There was a water feature inside that included a pool for baptisms (dunks) and crossing yourself (sprinkles), where the four raised corners provided stoups, which stood guard around the lower, shallow baptism pool (google image search "baptism pool". There's some good ones.) There was a sign that said "Holy Water. No Coins."  

One time, when I was in a modern architecture museum, on a school tour, our class was in the gallery showing the progression of chairs through history, and as the tour guide turned slowly pointing out different progressions of design, they gasped pointing towards me, where I sat in a chair from the mid 1950s, apparently. 

I feel like accidentally tossing coins in a baptism pool for good luck is in the category of offenses that I committed in that chair; one offense is perhaps more religious, the other obviously more design/history focused.

The line for confession had the feeling of a doctors office: no idea if one was walking into good or bad news and a lot of people on their phones.

I walked out to my bike, stopping briefly to talk with my sister on the phone while perched on a wall, where I was quickly told to not sit.

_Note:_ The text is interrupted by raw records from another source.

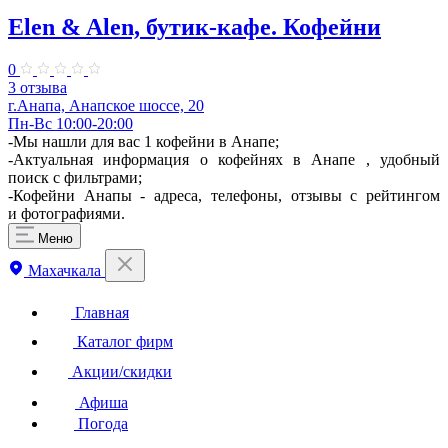
Elen & Alen, бутик-кафе. Кофейни
0
3 отзыва
г.Анапа, Анапское шоссе, 20
Пн-Вс 10:00-20:00
-Мы нашли для вас 1 кофейни в Анапе;
-Актуальная информация о кофейнях в Анапе , удобный
поиск с фильтрами;
-Кофейни Анапы - адреса, телефоны, отзывы с рейтингом
и фотографиями.
Меню
Махачкала
Главная
Каталог фирм
Акции/скидки
Афиша
Погода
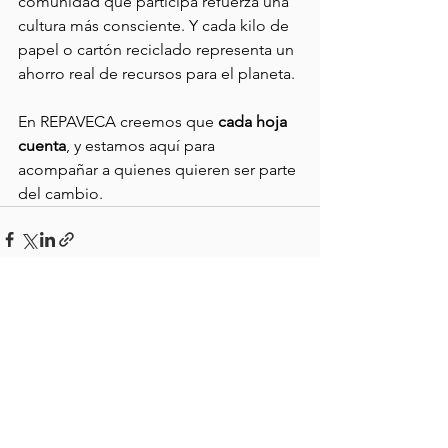
comunidad que participa refuerza una 
cultura más consciente. Y cada kilo de 
papel o cartón reciclado representa un 
ahorro real de recursos para el planeta.
En REPAVECA creemos que 
cada hoja 
cuenta
, y estamos aquí para 
acompañar a quienes quieren ser parte 
del cambio. 
Ver todo
Entradas recientes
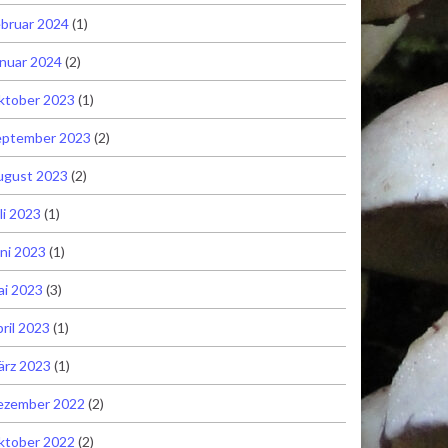
bruar 2024
(1)
nuar 2024
(2)
ktober 2023
(1)
eptember 2023
(2)
ugust 2023
(2)
li 2023
(1)
ni 2023
(1)
ai 2023
(3)
ril 2023
(1)
ärz 2023
(1)
ezember 2022
(2)
ktober 2022
(2)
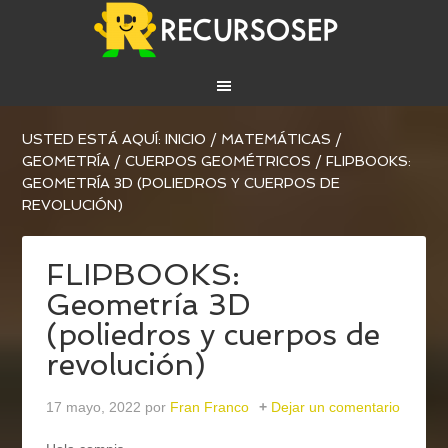
USTED ESTÁ AQUÍ:
INICIO
/
MATEMÁTICAS
/
GEOMETRÍA
/
CUERPOS GEOMÉTRICOS
/
FLIPBOOKS:
GEOMETRÍA 3D (POLIEDROS Y CUERPOS DE
REVOLUCIÓN)
FLIPBOOKS:
Geometría 3D
(poliedros y cuerpos de
revolución)
17 mayo, 2022
por
Fran Franco
Dejar un comentario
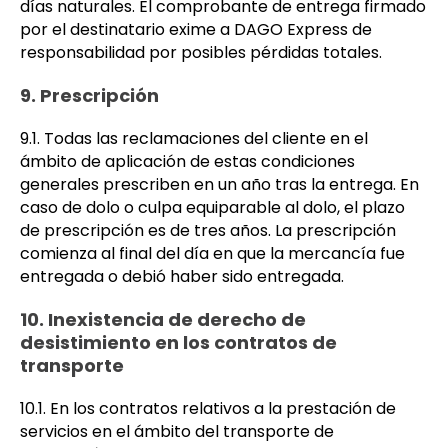
días naturales. El comprobante de entrega firmado
por el destinatario exime a DAGO Express de
responsabilidad por posibles pérdidas totales.
9. Prescripción
9.1. Todas las reclamaciones del cliente en el
ámbito de aplicación de estas condiciones
generales prescriben en un año tras la entrega. En
caso de dolo o culpa equiparable al dolo, el plazo
de prescripción es de tres años. La prescripción
comienza al final del día en que la mercancía fue
entregada o debió haber sido entregada.
10. Inexistencia de derecho de
desistimiento en los contratos de
transporte
10.1. En los contratos relativos a la prestación de
servicios en el ámbito del transporte de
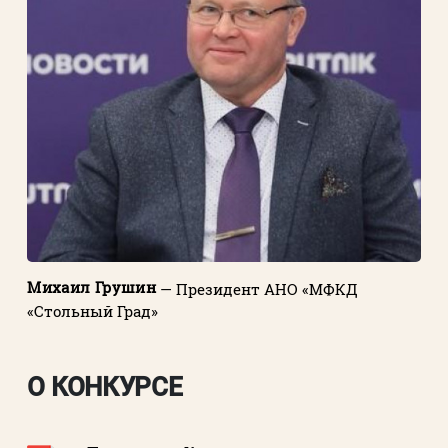
Михаил Грушин
— Президент АНО «МФКД
«Стольный Град»
О КОНКУРСЕ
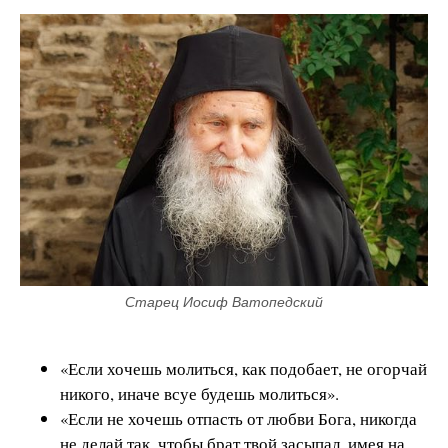
Старец Иосиф Ватопедский
«Если хочешь молиться, как подобает, не огорчай
никого, иначе всуе будешь молиться».
«Если не хочешь отпасть от любви Бога, никогда
не делай так, чтобы брат твой засыпал, имея на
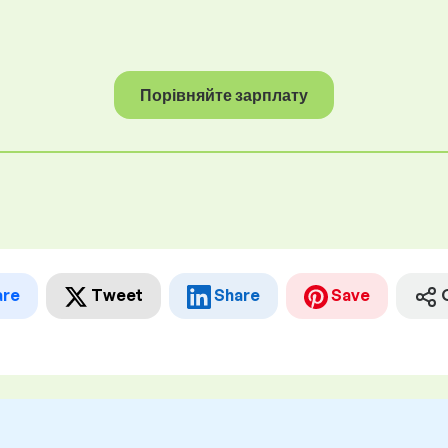
Порівняйте зарплату
are
Tweet
Share
Save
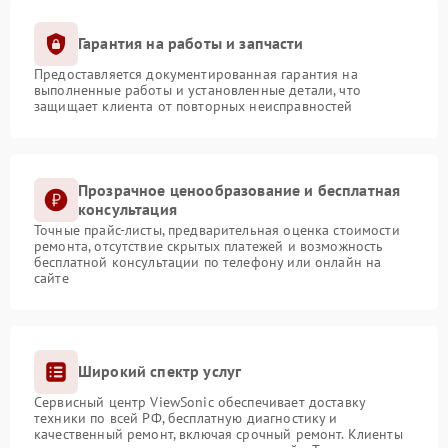
Гарантия на работы и запчасти
Предоставляется документированная гарантия на
выполненные работы и установленные детали, что
защищает клиента от повторных неисправностей
Прозрачное ценообразование и бесплатная
консультация
Точные прайс-листы, предварительная оценка стоимости
ремонта, отсутствие скрытых платежей и возможность
бесплатной консультации по телефону или онлайн на
сайте
Широкий спектр услуг
Сервисный центр ViewSonic обеспечивает доставку
техники по всей РФ, бесплатную диагностику и
качественный ремонт, включая срочный ремонт. Клиенты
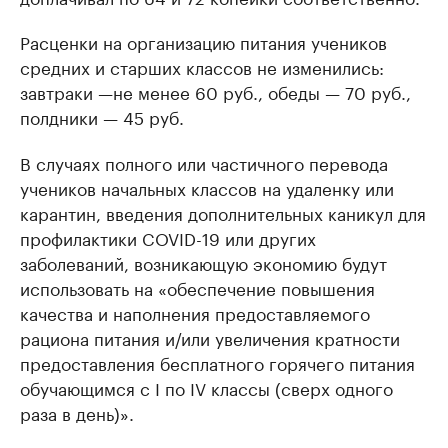
Расценки на организацию питания учеников
средних и старших классов не изменились:
завтраки —не менее 60 руб., обеды — 70 руб.,
полдники — 45 руб.
В случаях полного или частичного перевода
учеников начальных классов на удаленку или
карантин, введения дополнительных каникул для
профилактики COVID-19 или других
заболеваний, возникающую экономию будут
использовать на «обеспечение повышения
качества и наполнения предоставляемого
рациона питания и/или увеличения кратности
предоставления бесплатного горячего питания
обучающимся с I по IV классы (сверх одного
раза в день)».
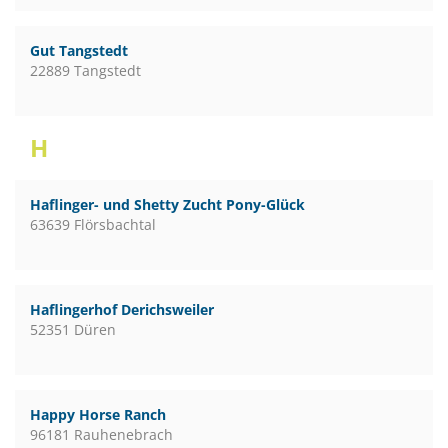
Gut Tangstedt
22889 Tangstedt
H
Haflinger- und Shetty Zucht Pony-Glück
63639 Flörsbachtal
Haflingerhof Derichsweiler
52351 Düren
Happy Horse Ranch
96181 Rauhenebrach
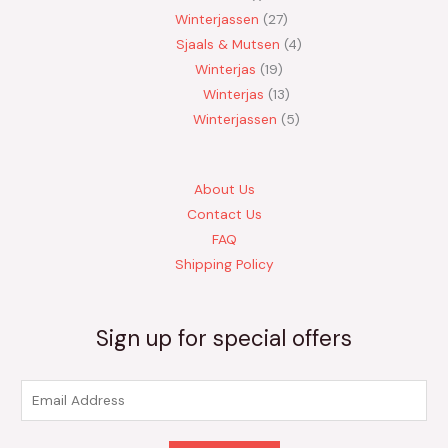
Winterjassen
27
Sjaals & Mutsen
4
Winterjas
19
Winterjas
13
Winterjassen
5
About Us
Contact Us
FAQ
Shipping Policy
Sign up for special offers
E
m
a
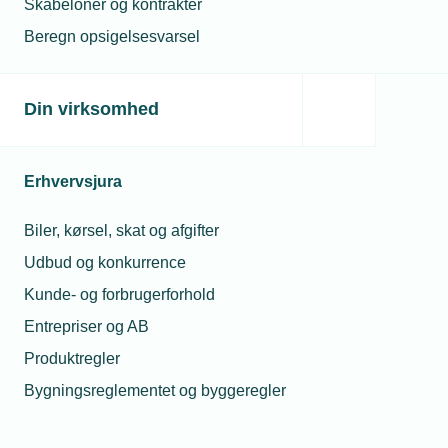
Skabeloner og kontrakter
Beregn opsigelsesvarsel
Din virksomhed
Erhvervsjura
Biler, kørsel, skat og afgifter
Udbud og konkurrence
Kunde- og forbrugerforhold
Entrepriser og AB
Produktregler
Bygningsreglementet og byggeregler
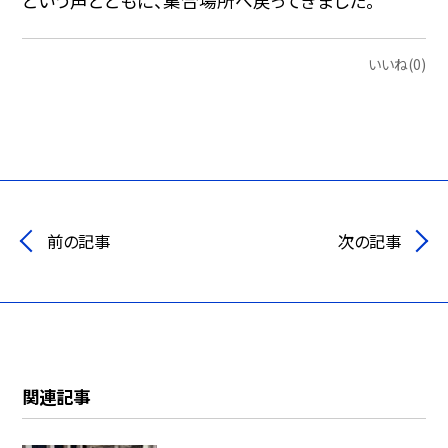
という声とともに、集合場所へ戻ってきました。
いいね(0)
前の記事
次の記事
関連記事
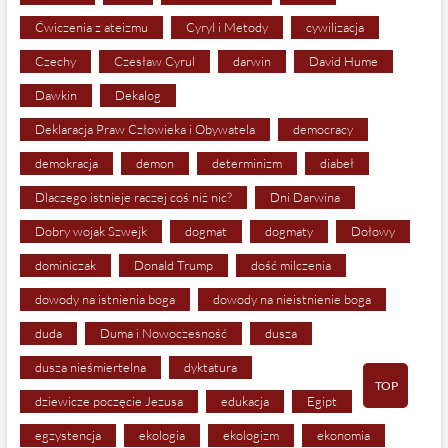
Ćwiczenia z ateizmu
Cyryl i Metody
cywilizacja
Czechy
Czesław Cyrul
darwin
David Hume
Dawkin
Dekalog
Deklaracja Praw Człowieka i Obywatela
democracy
demokracja
demon
determinizm
diabeł
Dlaczego istnieje raczej coś niż nic?
Dni Darwina
Dobry wojak Szwejk
dogmat
dogmaty
Dołowy
dominiczak
Donald Trump
dość milczenia
dowody na istnienia boga
dowody na nieistnienie boga
duda
Duma i Nowoczesność
dusza
dusza nieśmiertelna
dyktatura
TOP
dziewicze poczęcie Jezusa
edukacja
Egipt
egzystencja
ekologia
ekologizm
ekonomia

I asked if I could stand there, and they said that was okay: I rose like a steeple.

On the ground around me, carved into the concrete, were different sized circles connected by straight lines. I'm pretty sure one of them is the molecular structure for ketamine.

I guess my observations turned sorta snickering towards the end. Like a lot of "Look at this bullshit!?!", but then I caught myself thinking about how that mindset that wells up in me is the thing that blocks dialogue, blocks the ability to listen, and blocks the ability to connect with others; it's the thing I lob with prejudice as being practiced by a totality of people, creating in myself ignorant pathways. It's always dangerous to label an individual by a single group they're part of.

And we need places that advocate for the authentic conversation between groups that don't have a lot of common ground. I don't think churches (or other places of worship) are this place always, but I think they can be depending on the congregation (or group of practitioners). Whether you believe in them or not, churches at their core can instill the desire to talk with those around you: neighbors and Others. It goes to show that even while looking at ketamine molecules in the blazing reflection of a concrete cleaver, one can have epiphanies.

OH. And if you do visit COLA don't miss the gift shop where you can grab the book "Catholic and Curious" (not what I thought it was about... but it did answer the question "Our archbishop is closing the one and only Catholic church near the airport. Isn't there a requirement that there be a church in or very near an airport?" The answer is No.) or the shirt off, what I found to be, a very sexy mannequin that read "Wake Pray Slay".